The debate went overseas when we learnt that the Guinness World records lists the Philippine Carabao mango as the world’s sweetest mango. Further to this bit of heresy, we are told that the Alphonso Mango in India, favoured for its sweetness, richness, and flavour, has been called the king of mangoes. Well, they can keep their mangoes. I am satisfied with our crops, and if ever there is a world festival or competition, my Jamaican Julie, East Indian, and Bombay will be right up there with the best of them. Not to leave out the Blackie or the Robin, which with all its tiny size must rate with the sweetest of them all.

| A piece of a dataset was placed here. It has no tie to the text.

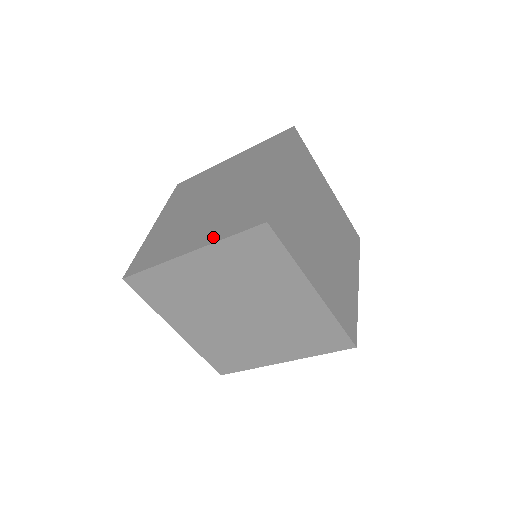
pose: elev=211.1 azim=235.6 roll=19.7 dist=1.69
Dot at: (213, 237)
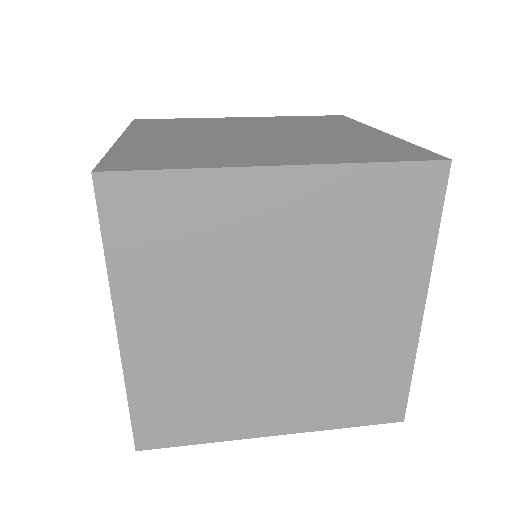
Dot at: (318, 421)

This ode to a good mango season reminds us that mangoes play a useful role in food security needs at this time. The old saying in Jamaica that you can turn down your pot at mango time is as true now as it has been for countless years. The time-honoured folk song, best performed by the Jamaican Folk Singers, comes to mind.

“Mi nuh drink coffee tea mango time

Care how nice it may be mango time

In the heat of the mango crop

When di fruit dem a ripe an drop

Wash yuh pot, tun dem down, mango time.”